*WRITTEN TASKS*
1. Please copy the laundry soap text starting at "My friend Laura, of" and ending at "to try them!)", substituting "soda ash" for "washing soda".
2. Pick up the homemade laundry soap text after its final sentence and continue writing it.
#### SOURCE
Stir and fill a used, clean, laundry soap dispenser half full with soap and then fill rest of way with water. Shake before each use. (It will gel).

After it's cooled, you can make it smell pretty by adding 10 to 15 drops of an essential oil of your choice, such as tea tree, lavender, or citrus. I love to add peppermint oil at Christmas...who doesn't like smelling like a candy cane? :)

My friend Laura, of Laura's Lathers, suggests increasing your borax and washing soda to 3 cups each, in 4 quarts of water. If you find your clothes don't look, smell or "seem" clean with the basic recipe, give this a whirl. (By the way, Laura makes amazing soaps...you've just got to try them!)


Do I have to have a big ol' bucket of laundry soap sitting on my washer?

No. I pour the soap "concentrate" (before it's cooled and gelled) into the little "3x" detergent bottles I've saved up. I set them in a sink of ice and stir them with the wrong end of a long wooden spoon, until they gel. I let them cool WITH THE CAPS OFF. (The trapped heat can split the seams on the bottle. What a mess!) After they've cooled, I add water to the fill line, and a few drops of oil, if desired. (Thanks again to Laura, who taught me the nifty ice bath trick!)

What the heck is Fels Naptha?
It's soap. It cleans very well, and is a great stain-treating bar on its own. But it can sometimes be hard to find. After you've tried the recipe once and are happy with the results, you might consider asking your local grocer to sell you a case. Or, as with everything else under the sun, you can buy it online. Try Soaps Gone Buy.

How much do I use?

Top Load Machine- 1/2 Cup per load (Approx. 180 loads)

Front Load Machines- ¼ Cup per load (Approx. 640 loads)

Doesn't this take a lot of time?

Absolutely not. A few hours, tops. Buy a BIG stockpot, and a LOT of supplies, and make 6 months worth at once, if you want! That's why I use the little bottles. I can store tons of them in my basement pantry, and bring them up as needed to my laundry room cabinet. (Another benefit of reusing old detergent bottles? With the lid secure, it's easy to shake the gel, and there's a built-in measuring cup!
########
#### SUPPLIED MATERIAL
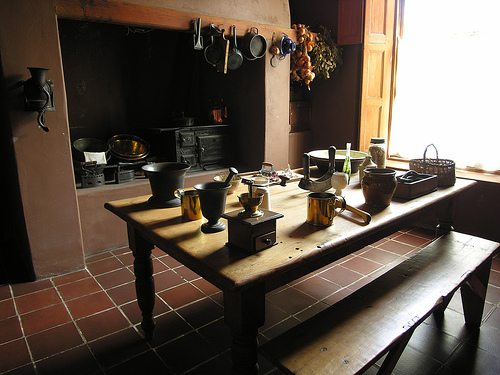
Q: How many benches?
########
*EXERCISE RESPONSES*
1.
My friend Laura, of Laura's Lathers, suggests increasing your borax and soda ash to 3 cups each, in 4 quarts of water. If you find your clothes don't look, smell or "seem" clean with the basic recipe, give this a whirl. (By the way, Laura makes amazing soaps...you've just got to try them!)

2.
Will this ruin my stock pot?

Ruin your pot? No. Add a distinctly soapy flavor to your next 5-7 soup or pasta meals? Yes. Take my advice: Go to your corner thrift store or garage sale and pick up a big, old pot that is dedicated to laundry soap making. It just makes it so much easier.


Ack! My detergent is all clumpy! My detergent is solid! My detergent is runny!

Your final product depends on how much water you used and how long it has had to cool and gel. Don't worry, no matter how it looks, it probably still works great!

My soap-making attempt didn't work. There are no suds.

That's because it's not a detergent. It's a soap. There aren't supposed to be suds. Actually, that makes it PERFECT for front loading HE washing machines! You just need to use about half the amount you'd use in a regular top-loading washer.

Will my clothes REALLY get clean?

Yes. For very soiled loads, you might want to add a little extra borax or washing soda straight from the box, but I've tried lots of recipes, and it really does work. Even on cloth diapers!

My detergent smells weird.

Your detergent smells like the soap you used! Don't like Fels Naptha? (Or can't find it?) Try another type of bar soap. Some others that have worked successfully are Ivory, Colgate Octagon, Pure and Natural, Zest, Zote, Kirk's Castile Soap, and Dr. Bonner's Castile Soap (the almond smells amazing!)

How much does this actually save me?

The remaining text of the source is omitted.